Alicia Morgans: Wow. There is definitely a lot to unpack there. It sounds like you have another paper in progress with your serial liquid biopsies. I think just even trying to understand that and the effect of different treatments on the shifts in mutations is fascinating. And so I really do hope to see you and the team, Dr. Sartor and all of the folks at Tulane, put that together and show us how are these changing over time? And as you said, one of the benefits of this approach is that you are potentially getting… You’re reducing the risk that you are going to do a biopsy of an area that has whatever those specific mutations are and miss the mutations in another place.
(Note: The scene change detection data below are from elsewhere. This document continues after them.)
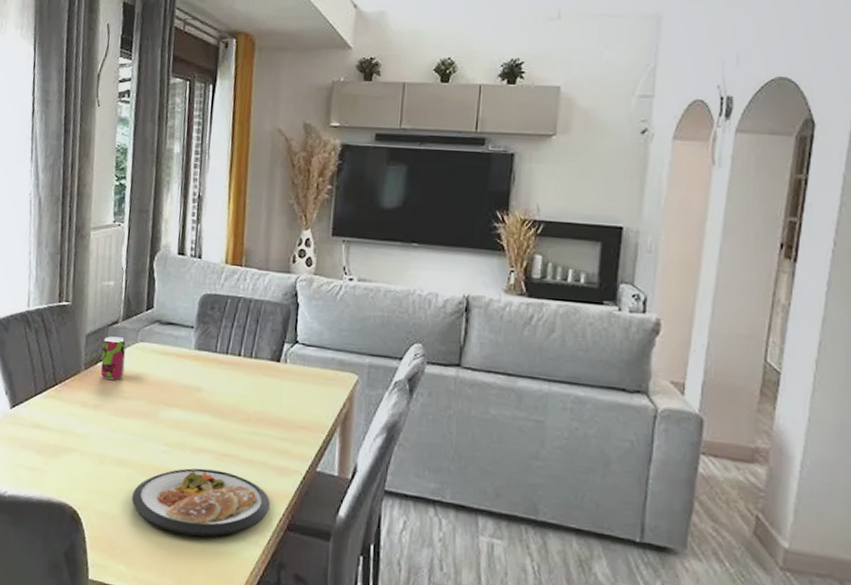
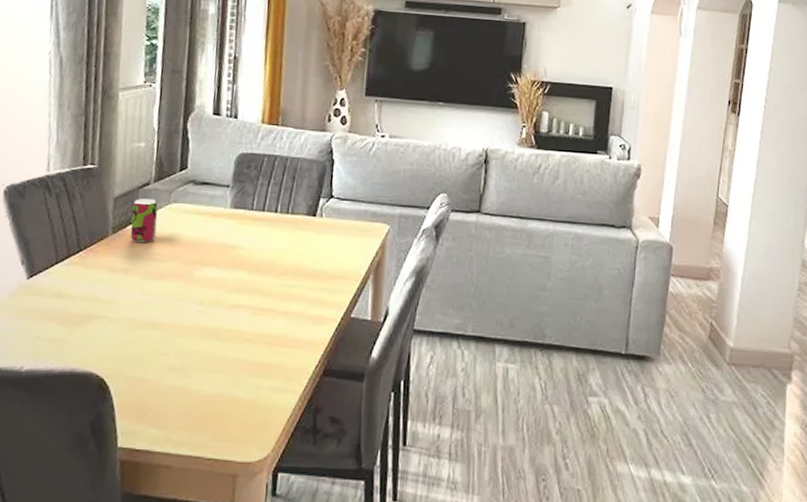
dish: present [132,468,271,537] -> none [165,324,307,391]

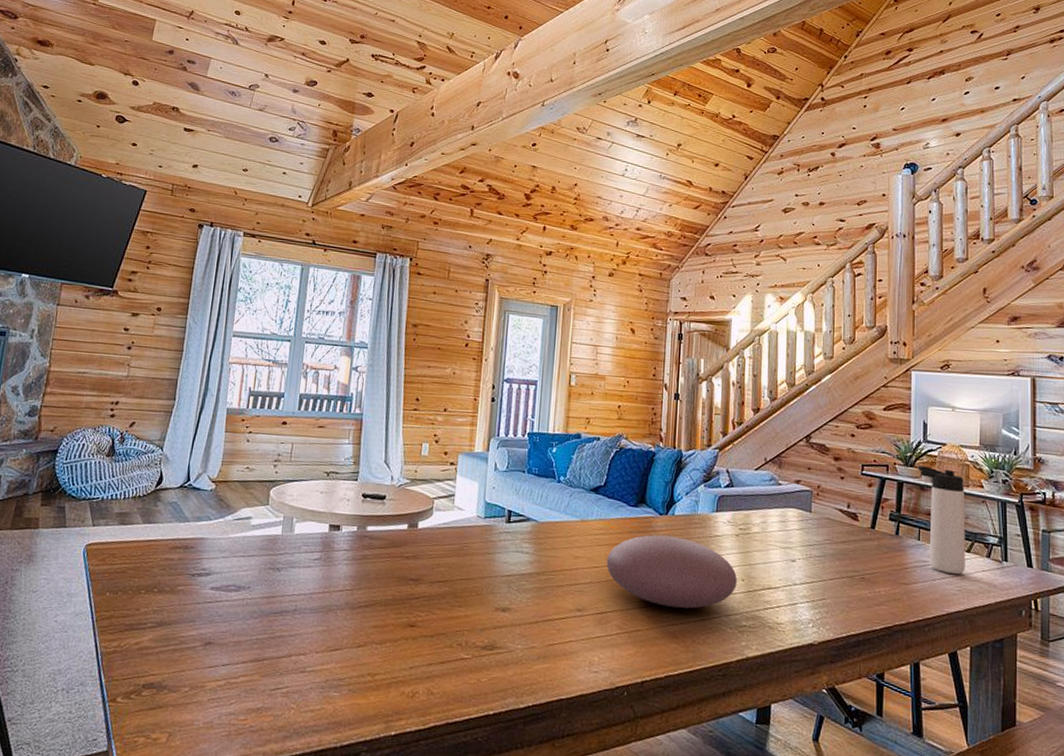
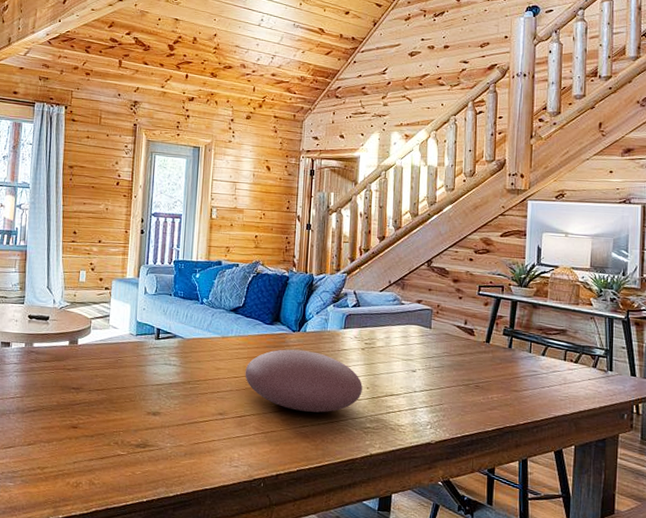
thermos bottle: present [917,466,965,575] -> none [530,286,575,383]

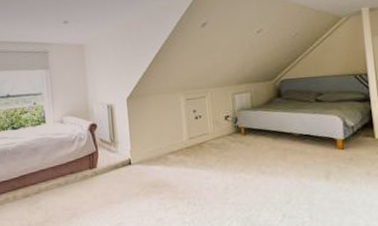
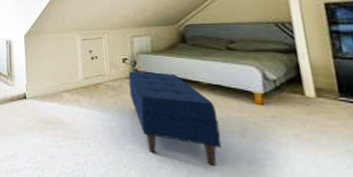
bench: none [230,127,310,208] -> present [128,71,222,166]

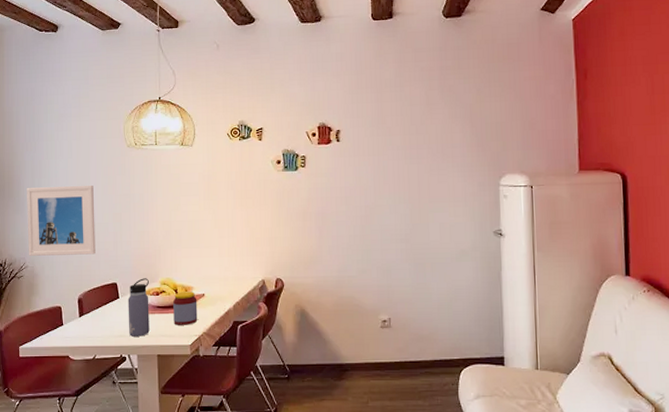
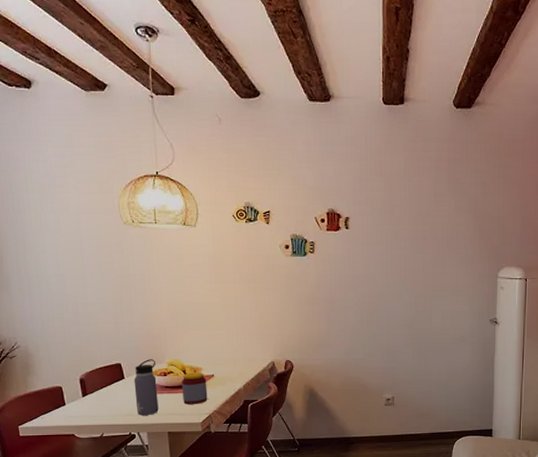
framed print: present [27,185,95,256] -> none [11,263,96,336]

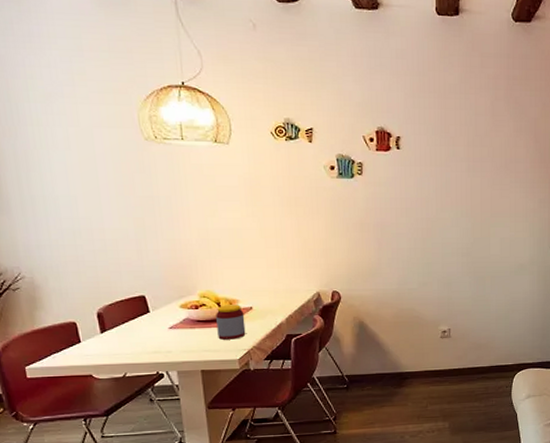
water bottle: present [134,359,159,415] -> none [160,290,190,353]

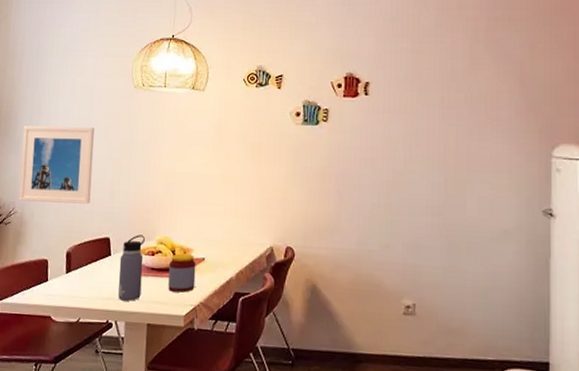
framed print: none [10,183,115,265] -> present [18,126,94,204]
water bottle: none [160,290,190,353] -> present [118,235,145,301]

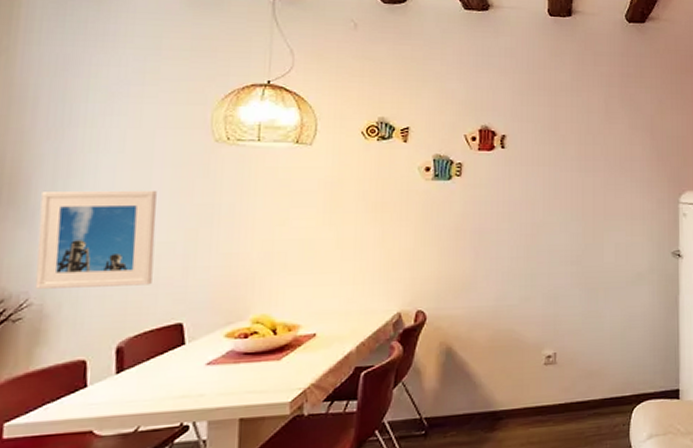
water bottle: present [118,235,145,301] -> none [196,315,234,396]
jar: present [168,253,196,293] -> none [267,331,305,377]

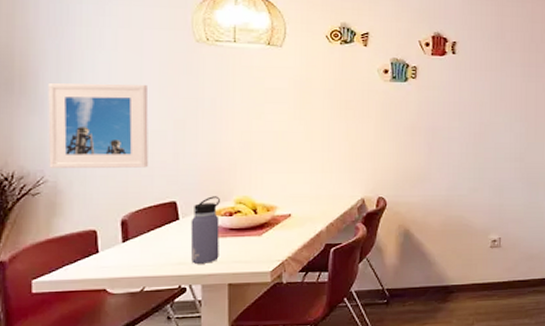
water bottle: none [196,315,234,396] -> present [190,196,220,264]

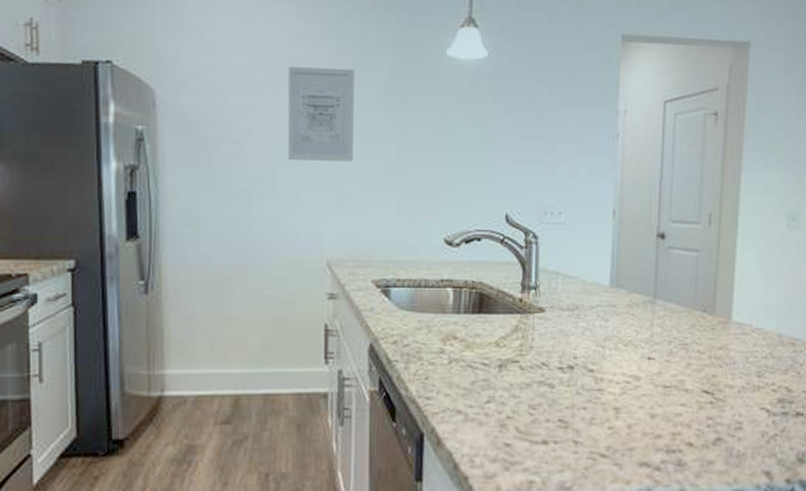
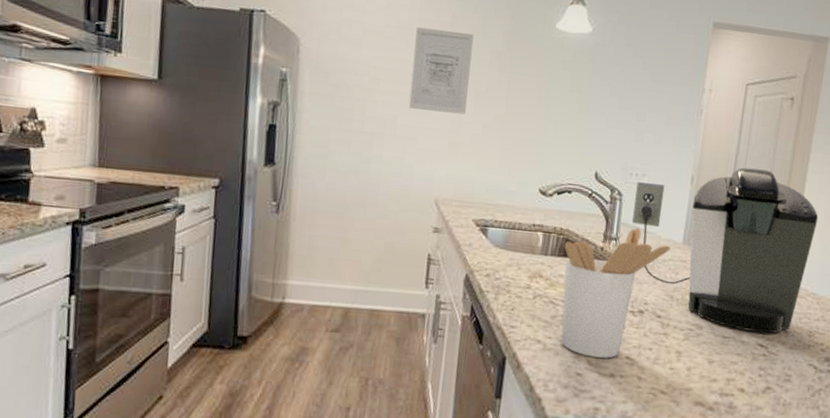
utensil holder: none [478,273,597,424] -> present [561,228,671,358]
coffee maker: none [551,195,756,378] -> present [631,167,819,334]

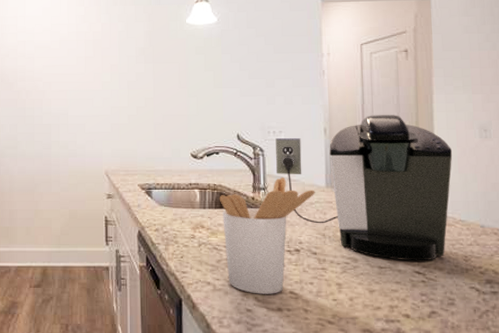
wall art: present [408,27,474,115] -> none [75,37,121,101]

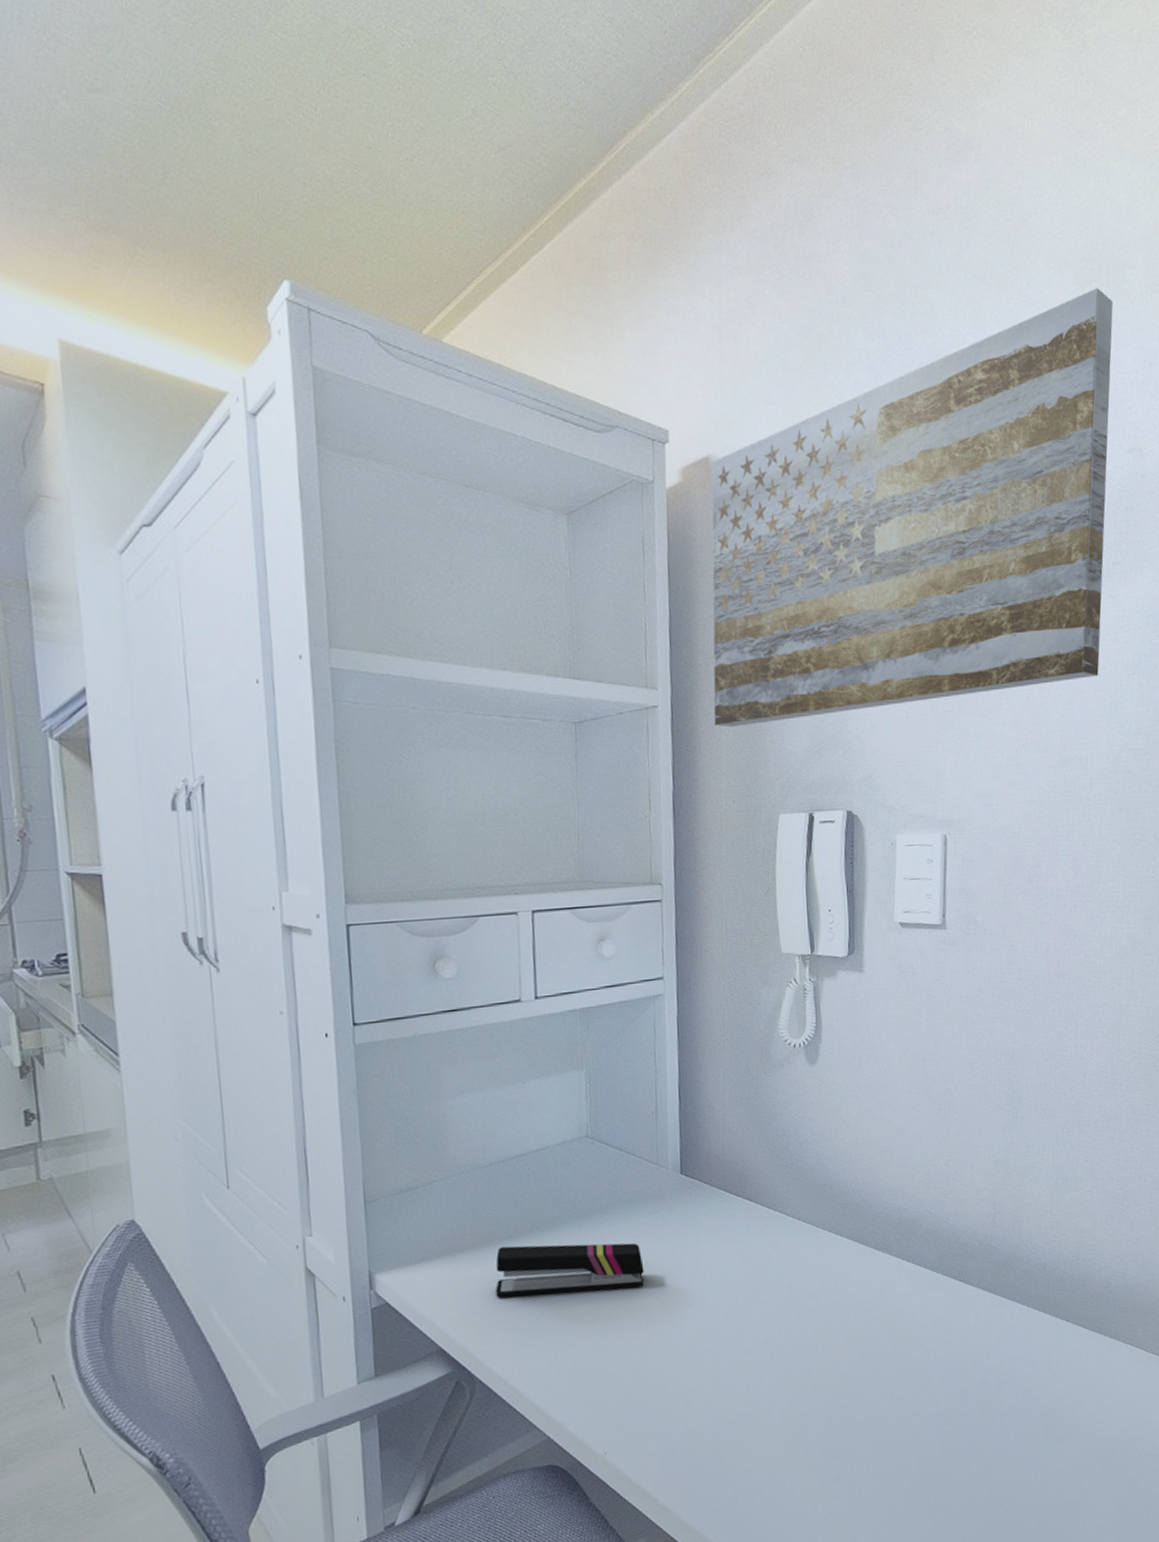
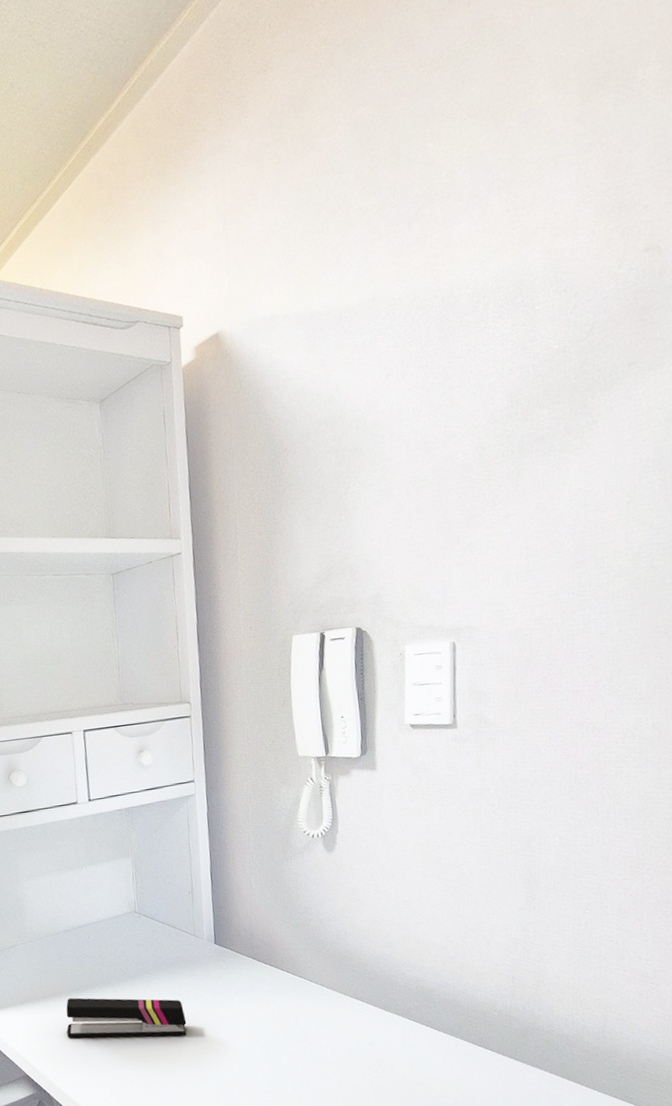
wall art: present [711,288,1113,728] -> none [221,95,624,565]

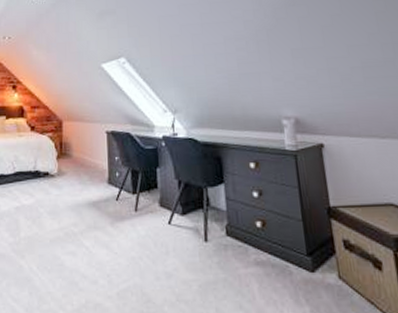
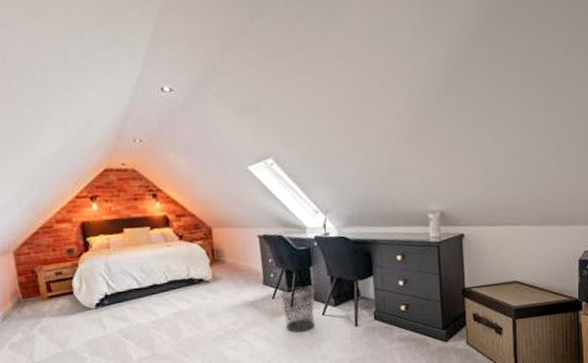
waste bin: none [124,188,161,244] -> present [280,285,315,333]

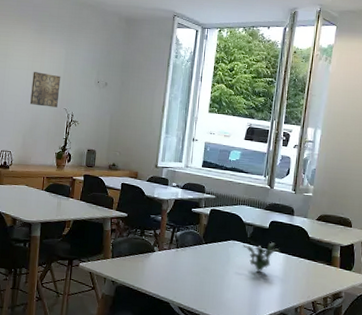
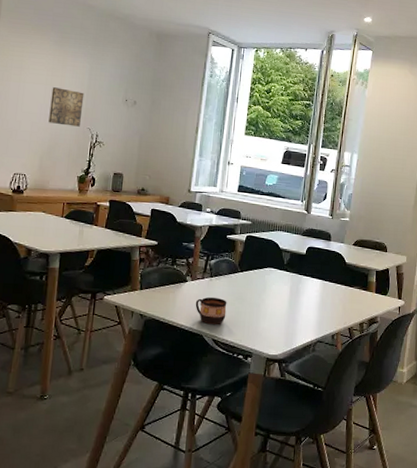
cup: none [162,266,193,293] -> present [195,297,227,324]
succulent plant: present [242,241,282,272] -> none [279,267,319,299]

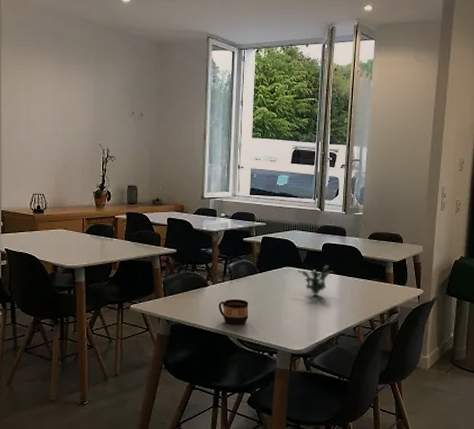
wall art: present [48,87,84,127] -> none [60,106,92,143]
succulent plant: none [279,267,319,299] -> present [297,264,336,295]

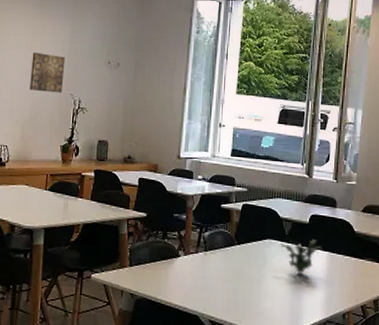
wall art: none [60,106,92,143] -> present [29,52,66,93]
cup: present [218,298,249,325] -> none [189,273,224,303]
Of course, it is still possible because perhaps, not all of these areas of metastatic disease are releasing circulating tumor DNA, but you may have a little bit of a lower risk of getting very… A narrower slice of what the mutation status might be than if you actually were doing these tissue biopsies. But I really do look forward to you and the team unraveling all of this and helping us understand this evolution and understand better the correlation between tissue, and what we are able to get from these liquid biopsies. But this is, this is all fascinating and I congratulate you and the team for being able to look at this. If you had to put together really, an overarching message or a summary from the work that you’ve just presented for the listeners to hear, what would that be?
Pedro Barata: No, so thank you. And I’m just thinking, as we have collaborated so far, and to keep friends and colleagues and experts in the field as you, is how we can move the field forward and get these datasets together. This is an example of a successful collaboration. We have many others, some actually including you and your group. And I think that is one of the ways to move things forward and develop data so that we can use it in clinical practice, right? As take-home points I would say, I think precision oncology is becoming increasingly important not only in general, in solid tumors, but really, in prostate cancer as well.
I think in the absence of a tumor using liquid biopsies to make decisions, it is a very important point. I think we need to test to find out our biomarker positive patients, despite immunotherapy has been seen as a little bit of a disappointment in the last few years in prostate cancer. And despite MSI is actually low frequency in the 2, 3% when you test and you find them based on the data we provided, we can safely use the liquid biopsy results to make decisions and offer immunotherapy to a patient where there is a high chance of response. That’s how I would summarize the dataset that came out in the Journal of Immunotherapy two months ago.
Alicia Morgans: Wonderful. Well, I look forward to continuing to collaborate with you and the team, Dr. Barata. And I also commend you and the team at Tulane and at the other institutions for working together to really shed some light on how we can better take care of these patients and integrating these liquid biopsies into care. Thank you so much for your time today.
Pedro Barata: Alicia, thank you so much. It’s been a pleasure talking to you as always. And thank you for highlighting this study, and I’m looking forward to our future collaborations and to speak again soon.